Publish and preserve

Last updated on 2026-04-14 | Edit this page

Overview

Questions

What is data archiving?
What are data repositories?
What is a DOI, and why is it important?

Objectives

Understand the role of trusted repositories in long-term preservation.
Learn why repositories improve discovery and citation.
Understand how DOI supports persistence and citation.

Callout

FAIR principles used in data archiving

Findable:

FM-F1A Identifier Uniqueness: https://doi.org/10.25504/FAIRsharing.r49beq
FM-F3 Resource Identifier in Metadata: https://doi.org/10.25504/FAIRsharing.o8TYnW

Accessible:

FM-A2 Metadata Longevity: https://doi.org/10.25504/FAIRsharing.A2W4nz

What is data archiving?

Data archiving is the long-term preservation of research data and related digital objects.

Funders and journals increasingly expect enough of the data and methods to be preserved so that results can be inspected, understood, and, where possible, replicated.

What are data repositories?

Data repositories are storage locations for digital objects such as datasets, code, supplementary files, and metadata.

Repositories make research outputs easier to find and can also provide:

preservation
backup
citation infrastructure
versioning
controlled access options

Examples:

Repository	About
DataverseNL	Community repository supporting Dutch universities and research centers
4TU Data	Repository originally developed by Dutch technical universities
PANGAEA	Domain repository for Earth and environmental sciences
Figshare	General-purpose repository for many digital object types

Callout

General repository recommendations

Zenodo: https://zenodo.org/
SURF Repository: https://repository.surfsara.nl/
DataverseNL: https://dataverse.nl/

Aim for a community repository when it exists. If not, a trusted general repository is usually better than leaving data only on a local drive or project website.

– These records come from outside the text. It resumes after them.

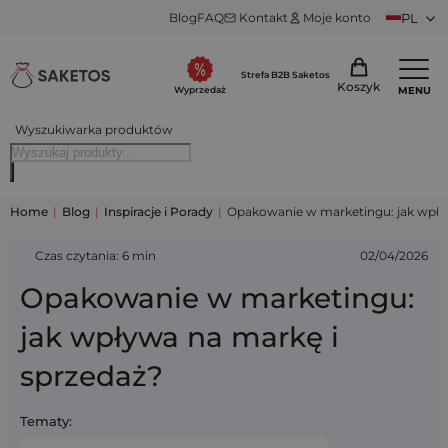
Blog
FAQ
Kontakt
Moje konto
PL
Strefa B2B Saketos
Koszyk
MENU
Wyprzedaż
Wyszukiwarka produktów
Home
|
Blog
|
Inspiracje i Porady
|
Opakowanie w marketingu: jak wpły
Czas czytania: 6 min
02/04/2026
Opakowanie w marketingu:
jak wpływa na markę i
sprzedaż?
Tematy: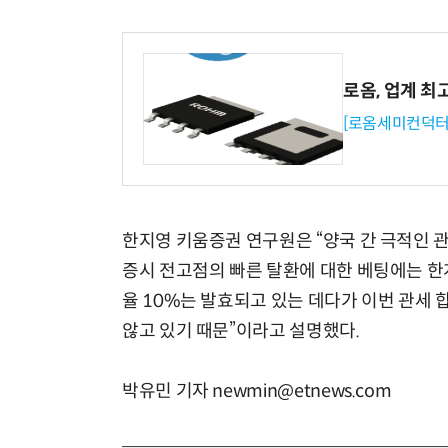
로옴, 업계 최
[로옴세미컨덕터
한지영 키움증권 연구원은 “양국 간 극적인 
증시 전고점의 빠른 탈환에 대한 베팅에는 한
율 10%는 발효되고 있는 데다가 이번 관세 
않고 있기 때문”이라고 설명했다.
박유민 기자 newmin@etnews.com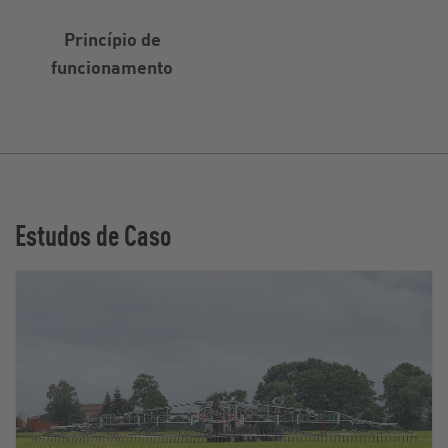
Princípio de
funcionamento
Estudos de Caso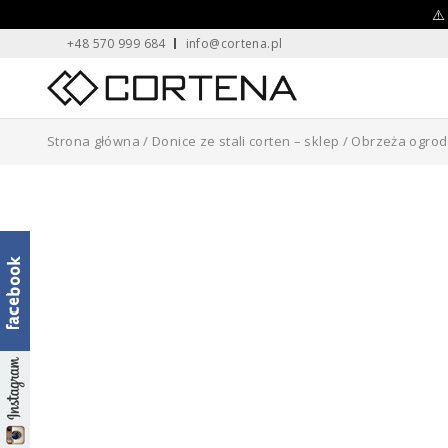
Skip
⚠️
+48 570 999 684
info@cortena.pl
to
content
Home
Strona główna
/
Donice ze stali corten – sklep
/
Obrzeża ogro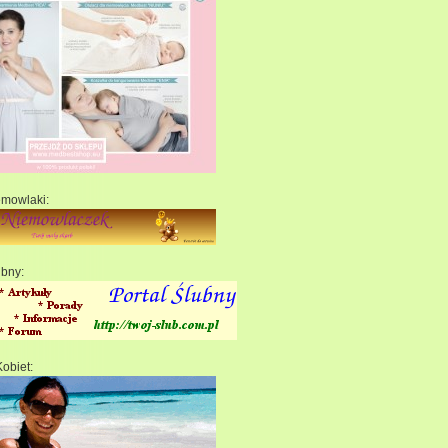
emowlaki:
ubny:
Kobiet: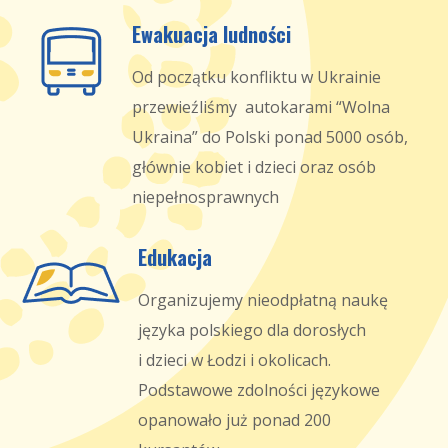
Ewakuacja ludności
Od początku konfliktu w Ukrainie
przewieźliśmy autokarami “Wolna
Ukraina” do Polski ponad 5000 osób,
głównie kobiet i dzieci oraz osób
niepełnosprawnych
Edukacja
Organizujemy nieodpłatną naukę
języka polskiego dla dorosłych
i dzieci w Łodzi i okolicach.
Podstawowe zdolności językowe
opanowało już ponad 200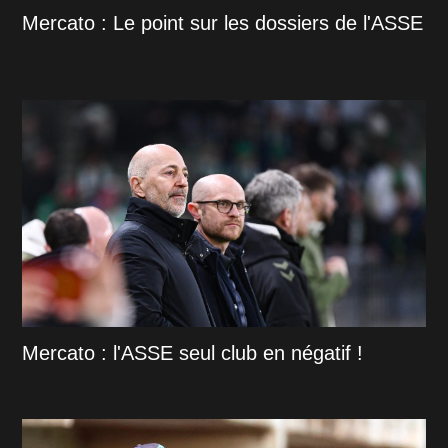
Mercato : Le point sur les dossiers de l'ASSE
Mercato : l'ASSE seul club en négatif !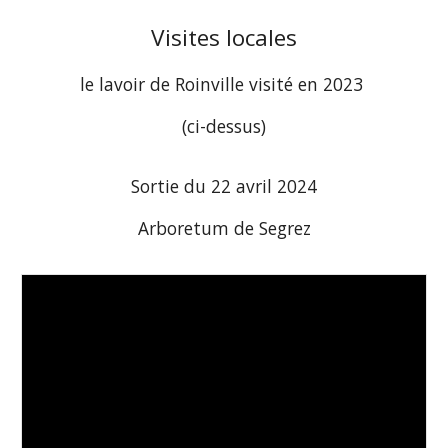
Visites locales
le lavoir de Roinville visité en 2023
(ci-dessus)
Sortie du 22 avril 2024
Arboretum de Segrez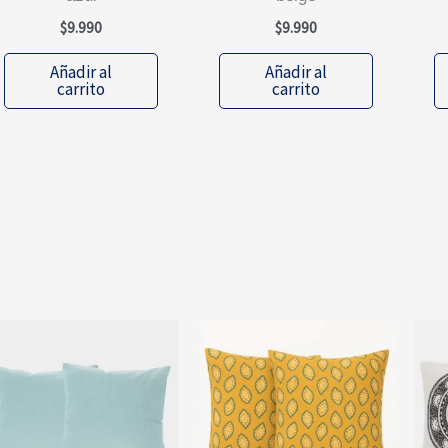
$
9.990
$
9.990
Añadir al
Añadir al
carrito
carrito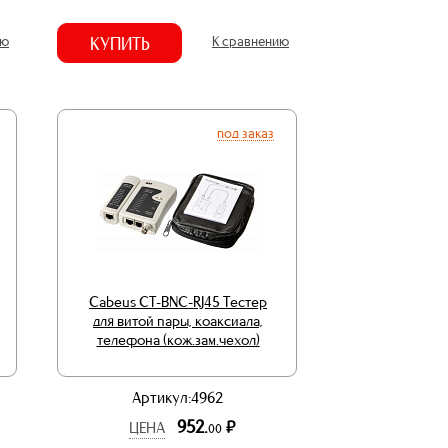
ию
КУПИТЬ
К сравнению
под заказ
Cabeus CT-BNC-RJ45 Тестер
для витой пары, коаксиала,
телефона (кож.зам.чехол)
Артикул:4962
952.
р.
ЦЕНА
00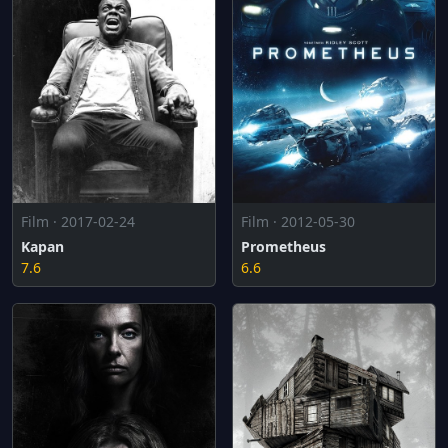
Film · 2017-02-24
Film · 2012-05-30
Kapan
Prometheus
7.6
6.6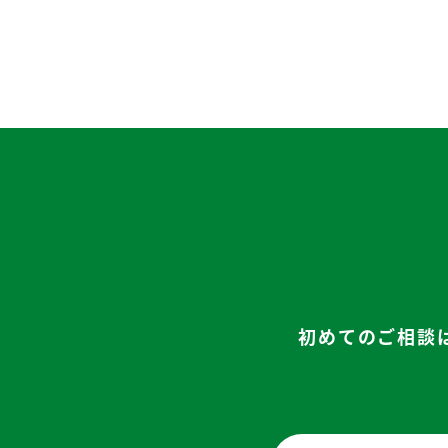
初めてのご相談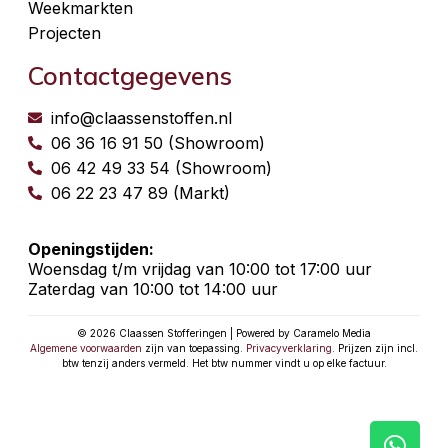
Weekmarkten
Projecten
Contactgegevens
info@claassenstoffen.nl
06 36 16 91 50 (Showroom)
06 42 49 33 54 (Showroom)
06 22 23 47 89 (Markt)
Openingstijden:
Woensdag t/m vrijdag van 10:00 tot 17:00 uur
Zaterdag van 10:00 tot 14:00 uur
© 2026 Claassen Stofferingen | Powered by Caramelo Media
Algemene voorwaarden
zijn van toepassing.
Privacyverklaring
. Prijzen zijn incl.
btw tenzij anders vermeld. Het btw nummer vindt u op elke factuur.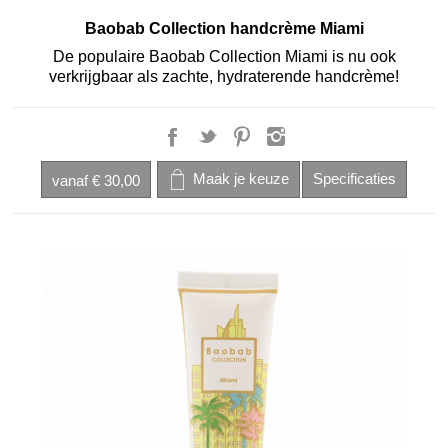
Baobab Collection handcrème Miami
De populaire Baobab Collection Miami is nu ook
verkrijgbaar als zachte, hydraterende handcrème!
vanaf
€ 30,00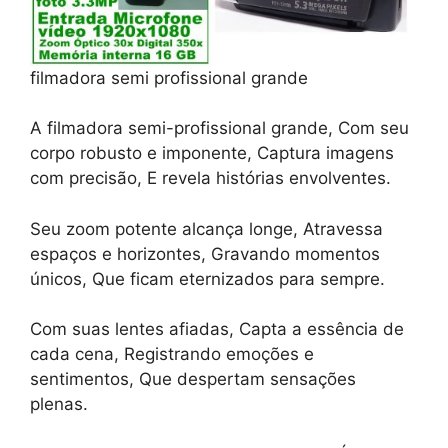
filmadora semi profissional grande
A filmadora semi-profissional grande, Com seu
corpo robusto e imponente, Captura imagens
com precisão, E revela histórias envolventes.
Seu zoom potente alcança longe, Atravessa
espaços e horizontes, Gravando momentos
únicos, Que ficam eternizados para sempre.
Com suas lentes afiadas, Capta a essência de
cada cena, Registrando emoções e
sentimentos, Que despertam sensações
plenas.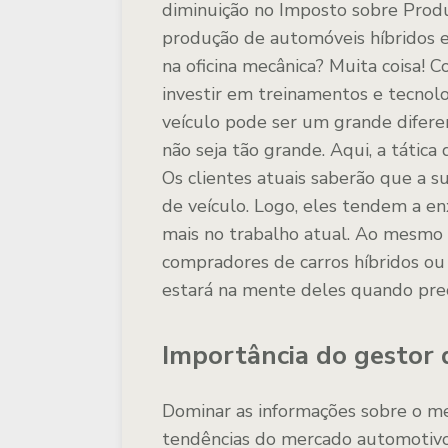
diminuição no Imposto sobre Produt
produção de automóveis híbridos e 
na oficina mecânica? Muita coisa
investir em treinamentos e tecnolog
veículo pode ser um grande difere
não seja tão grande. Aqui, a tática
Os clientes atuais saberão que a su
de veículo. Logo, eles tendem a en
mais no trabalho atual. Ao mesmo
compradores de carros híbridos ou e
estará na mente deles quando prec
Importância do gestor 
Dominar as informações sobre o me
tendências do mercado automotivo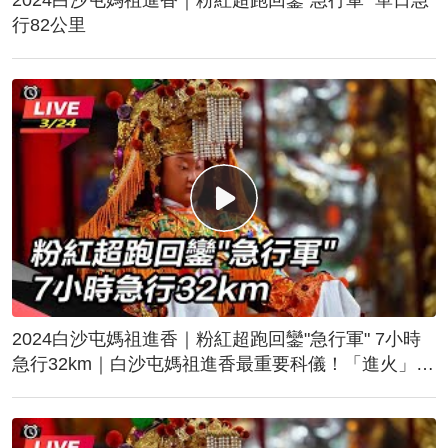
行82公里
2024白沙屯媽祖進香｜粉紅超跑回鑾"急行軍" 7小時
急行32km｜白沙屯媽祖進香最重要科儀！「進火」儀
式後起駕回鑾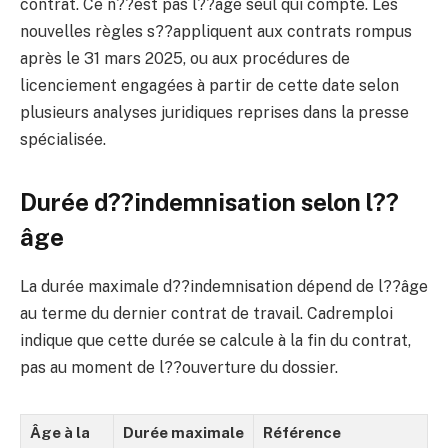
contrat. Ce n??est pas l??âge seul qui compte. Les
nouvelles règles s??appliquent aux contrats rompus
après le 31 mars 2025, ou aux procédures de
licenciement engagées à partir de cette date selon
plusieurs analyses juridiques reprises dans la presse
spécialisée.
Durée d??indemnisation selon l??
âge
La durée maximale d??indemnisation dépend de l??âge
au terme du dernier contrat de travail. Cadremploi
indique que cette durée se calcule à la fin du contrat,
pas au moment de l??ouverture du dossier.
Âge à la
Durée maximale
Référence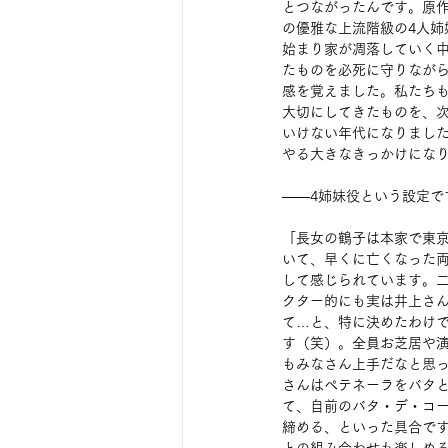
とつながったんです。原
の優雅な上流階級の4人姉
始まり家が凋落していく中
たものを必死に守りなが
感を覚えました。私たち
大切にしてきたものを、
いけない年代になりまし
やる大きなきっかけにな
――4姉妹役という設定
「長女の鶴子は本家で東
いて、早くに亡くなった
して感じられています。
クター的にも実は井上さ
て…と、特に決めたわけで
す（笑）。全員お芝居や
もみなさん上手だなと思
さんはペテネーラをバタ
て、自前のバタ・デ・コ
締める、といった具合で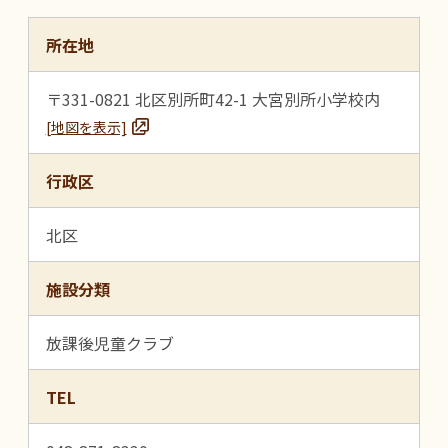
所在地
〒331-0821 北区別所町42-1 大宮別所小学校内
[地図を表示]
行政区
北区
施設分類
放課後児童クラブ
TEL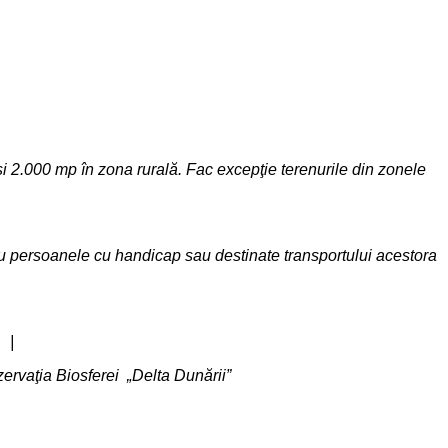
şi 2.000 mp în zona rurală. Fac excepţie terenurile din zonele
ru persoanele cu handicap sau destinate transportului acestora
 |
locuiesc în Rezervaţia Biosferei „Delta Dunării”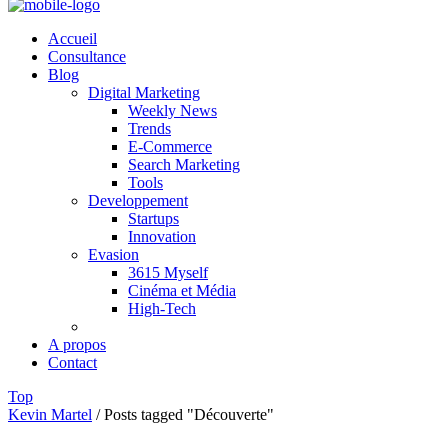
Accueil
Consultance
Blog
Digital Marketing
Weekly News
Trends
E-Commerce
Search Marketing
Tools
Developpement
Startups
Innovation
Evasion
3615 Myself
Cinéma et Média
High-Tech
A propos
Contact
Top
Kevin Martel
/
Posts tagged "Découverte"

Typical strengths of general-purpose repositories include:

persistent identifiers
rapid publication
versioning
backup and preservation
usage statistics
open or restricted access modes

Additional registries that help identify suitable repositories:

re3data: https://www.re3data.org/
PLOS recommended repositories: https://journals.plos.org/plosone/s/recommended-repositories
NIH repositories guidance: https://sharing.nih.gov/data-management-and-sharing-policy/sharing-scientific-data/repositories-for-sharing-scientific-data
OpenDOAR: https://v2.sherpa.ac.uk/opendoar/

For context on the original Dataverse model, see Harvard Dataverse:

https://dataverse.harvard.edu/dataverse/harvard
Introductory video: https://www.youtube.com/watch?v=MPQ0Tpgaxt0

Challenge

Exercise

Visit https://dataverse.org/ and inspect the current installation map and the DataverseNL portal.

Answer:

How many Dataverse installations are listed now?
How many are in the Netherlands?
Roughly how many datasets are visible in DataverseNL at the time of your visit?

Show me the solution

These counts change over time, so record the values you observe at the moment you complete the exercise rather than relying on historical numbers from older lesson versions.

What is a DOI, and why is it important?

DOI is a persistent identifier commonly used for articles, datasets, reports, and other scholarly outputs.

Two major DOI registration services in research are:

Crossref: https://www.crossref.org/
DataCite: https://datacite.org/

A DOI has three conceptual parts:

the resolver service
the registrant prefix
the locally assigned suffix

DOIs make resources easier to cite and track, and they continue resolving even when storage details change.

Challenge

Exercise

Upload a test dataset to the DataverseNL demo or another training repository:

Download the mock dataset: MOCK DATA
Deposit it in a suitable demo or sandbox repository
Record the DOI or persistent identifier you receive

Show me the solution

There is no single correct answer. The point is to experience how a repository assigns persistent identifiers and what metadata are required before publication.

Discussion

Scenario

You conducted personal interviews for an ethnographic migration study. The raw transcripts cannot be openly shared, even under restricted access.

How should archiving be handled in this case? What metadata, derived outputs, or access statements should still be preserved and published?

Key Points

Repositories improve preservation, discovery, and citation.
Prefer a trusted community repository when one fits your discipline.
General repositories such as Zenodo still provide a strong baseline for FAIR publication.
DOI is a key persistent identifier for datasets and publications.